Jake ("the Geek"), is probably the most likeable teenager in the film, and he is almost surely the most authentic -- if simply because he is trapped within the identity that earned him the part.  He, along with Hannah ("the Rebel"), brings nihilism to life.  But, in his case at least, it is a rather happy and inconsistent nihilism -- the kind that marks the lives of so many American teens.  Hannah, like Megan, is largely explained by her parents.  She lives with neither parent, but with her elderly grandmother.  Her mother is manic depressive and her father appears to be peripheral to her life.  She wants to be remembered after she is dead, and hopes for a career in film.  Jake, meanwhile, holds to a dream of protean transformation, confiding with the camera that he might turn into "Mr.
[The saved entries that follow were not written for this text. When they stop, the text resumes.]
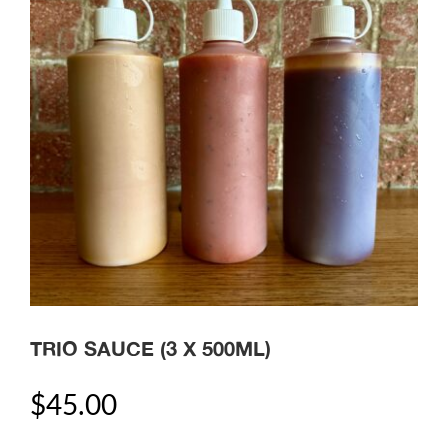
TRIO SAUCE (3 X 500ML)
$
45.00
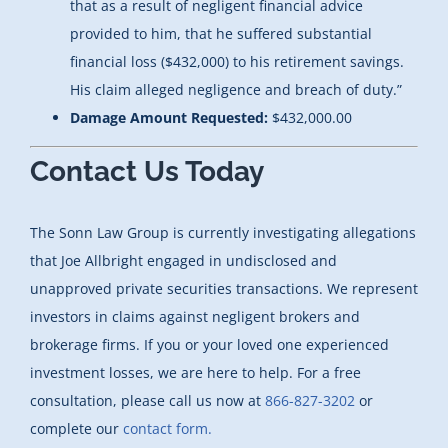
that as a result of negligent financial advice
provided to him, that he suffered substantial
financial loss ($432,000) to his retirement savings.
His claim alleged negligence and breach of duty.”
Damage Amount Requested:
$432,000.00
Contact Us Today
The Sonn Law Group is currently investigating allegations
that Joe Allbright engaged in undisclosed and
unapproved private securities transactions. We represent
investors in claims against negligent brokers and
brokerage firms. If you or your loved one experienced
investment losses, we are here to help. For a free
consultation, please call us now at
866-827-3202
or
complete our
contact form.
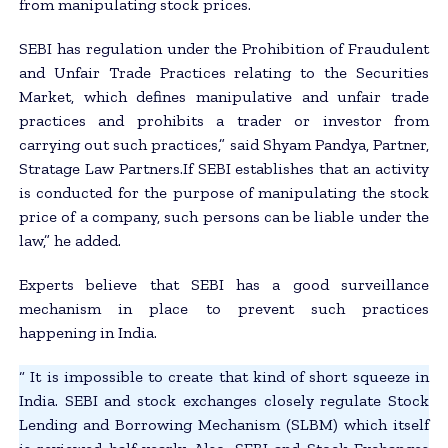
from manipulating stock prices.
SEBI has regulation under the Prohibition of Fraudulent
and Unfair Trade Practices relating to the Securities
Market, which defines manipulative and unfair trade
practices and prohibits a trader or investor from
carrying out such practices,” said Shyam Pandya, Partner,
Stratage Law Partners.If SEBI establishes that an activity
is conducted for the purpose of manipulating the stock
price of a company, such persons can be liable under the
law,” he added.
Experts believe that SEBI has a good surveillance
mechanism in place to prevent such practices
happening in India.
“ It is impossible to create that kind of short squeeze in
India. SEBI and stock exchanges closely regulate Stock
Lending and Borrowing Mechanism (SLBM) which itself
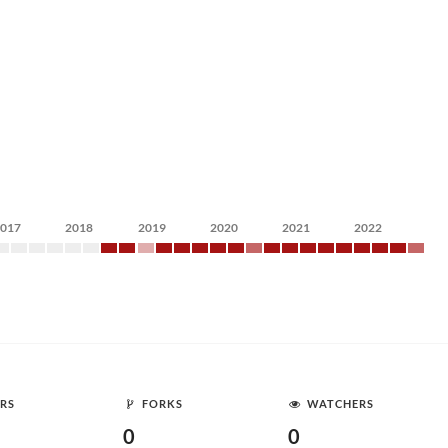
2017
2018
2019
2020
2021
2022
RS
FORKS
WATCHERS
0
0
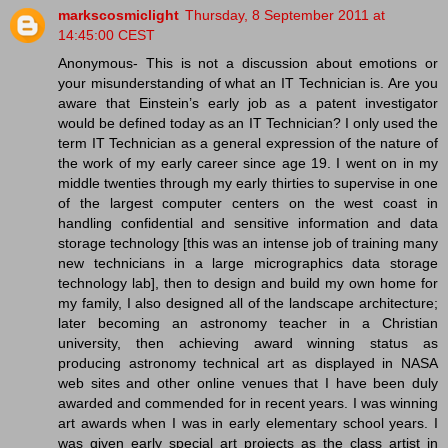
markscosmiclight
Thursday, 8 September 2011 at
14:45:00 CEST
Anonymous- This is not a discussion about emotions or
your misunderstanding of what an IT Technician is. Are you
aware that Einstein’s early job as a patent investigator
would be defined today as an IT Technician? I only used the
term IT Technician as a general expression of the nature of
the work of my early career since age 19. I went on in my
middle twenties through my early thirties to supervise in one
of the largest computer centers on the west coast in
handling confidential and sensitive information and data
storage technology [this was an intense job of training many
new technicians in a large micrographics data storage
technology lab], then to design and build my own home for
my family, I also designed all of the landscape architecture;
later becoming an astronomy teacher in a Christian
university, then achieving award winning status as
producing astronomy technical art as displayed in NASA
web sites and other online venues that I have been duly
awarded and commended for in recent years. I was winning
art awards when I was in early elementary school years. I
was given early special art projects as the class artist in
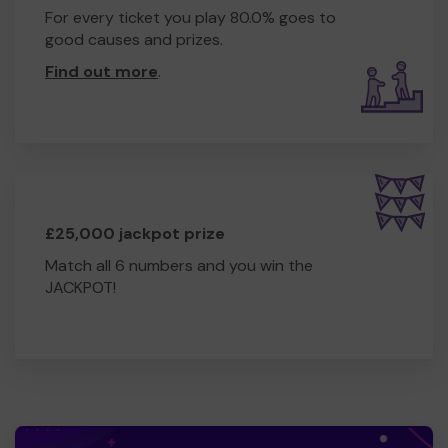
For every ticket you play 80.0% goes to
good causes and prizes.
Find out more
.
£25,000 jackpot prize
Match all 6 numbers and you win the
JACKPOT!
Muscle" in college.  The audience at the screening I attended laughed loudest at this point.  Burstein clearly intended to use his hope as a laugh line.

Colin ("the Jock") is another of the more honest characters.  His father, an Elvis impersonator, cannot pay for Colin to attend college and warns him that his only hope is a basketball scholarship.  It's that or the Army, dad insists.  Colin is the leading player on the Warsaw team, but he is selfish in hogging shots and hits a slump in his shooting.  He finds athletic redemption (and earns a scholarship) when he learns to be less selfish and finds his groove once again.  All Warsaw celebrates -- a reminder of the central role of high school athletics in small-town America.  In Indiana, that means basketball.